Unfortunately, this is not the first example of a video game site going offline. The pioneering 1up.com was closed in 2013 and has subsequently passed through several holding companies. The site is still live, but only just. It’s a shell of its former self, riddled with broken links and missing articles.

Joystiq closed in 2015, and although some of its content is now available on Engadget, the site in its original form is long gone. Add in the likes of GamePro and Edge Online, and swathes of high-quality writing and video content are no longer readily accessible or easy to find.

Speaking to Thumbsticks, Nadia Oxford says that more could be done.

“Games writing should absolutely be preserved whenever possible. Even now, looking back at old game magazines gives you an excellent window into the birth of systems, genres, and trends. Organizations like the Video Game History foundation is doing a great job keeping old magazines alive and in good shape, but it’s much trickier to preserve digital writing. Few people actually save articles, so they’re never even going to end up in a closet to be re-discovered. Fewer people will bother scouring http://Archive.org for old articles. Worse, it takes no time at all for articles to vanish from a site by the hundreds. A new tech person or a new CEO says, “Why do we even have this?”, presses a button, and it’s all gone – usually without warning. Even snapshots of old video game sites are hard to come by.”

The closure and removal of websites is obviously a challenge for games culture at large, but in an industry where freelancing is often the norm, it’s also problematic for writers. Oxford adds:

“I’ve been writing online content since 2004, and I’ve lost a lot of good work in that time – especially since I’m not the best at saving my work, unfortunately! I tend to get scatterbrained and lazy. Still, losing USgamer is probably the biggest sting I’ve felt. I’m forever working to improve my writing, but I feel like my writing style really matured on USgamer, and I produced some really cool stuff because of that. Kat was a great editor-in-chief, and Caty was a spectacular copy editor. It’s not just my work that’s going away; it’s some of the best writing about video games, period.”

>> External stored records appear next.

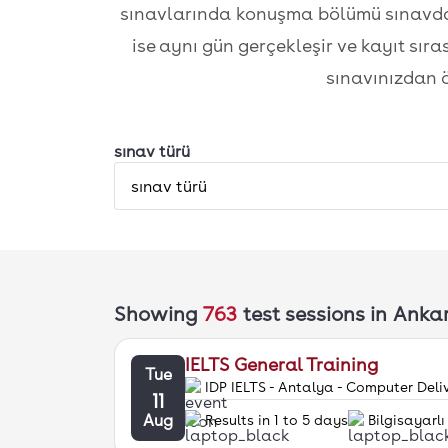
sınavlarında konuşma bölümü sınavdan
ise aynı gün gerçekleşir ve kayıt sır
sınavınızdan ö
sınav türü
sınav türü
Showing
763
test sessions
in Anka
IELTS General Training
Tue
IDP IELTS - Antalya - Computer Deli
11
Aug
Results in 1 to 5 days
Bilgisayarlı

Games coverage backed up to the Internet Archive

As technologies change and companies go out of business, websites are just assets to be lost in the mix. There’s a cost to keeping them alive, and it’s a cost many owners are not willing to meet.

It’s also important to remember that a website is more than just a collection of articles. Site designs, page layouts, and functionality all tell a story. They paint a picture, and as a historical record, they are invaluable. As Oxford says, Archive.org snapshots help to some extent, but they cannot replicate the experience of using a site as it was in its prime.

It’s something we’ve tackled in a small way here at Thumbsticks. We’ve recently revamped our site to give it a new focus. This change has made much of the content we published over the past five years off-topic, but we will make sure it’s still available under our Archive category. It’s a similar approach used by GoNintendo, which, following a recent site relaunch, preserved more than 15 years of content into an archive.

We rightly criticise companies like Nintendo, Sony, and Square Enix for their game preservation practices. But we should also ask that media owners do as much as they can to keep online publications alive – and content accessible – even when they are no longer a commercial concern.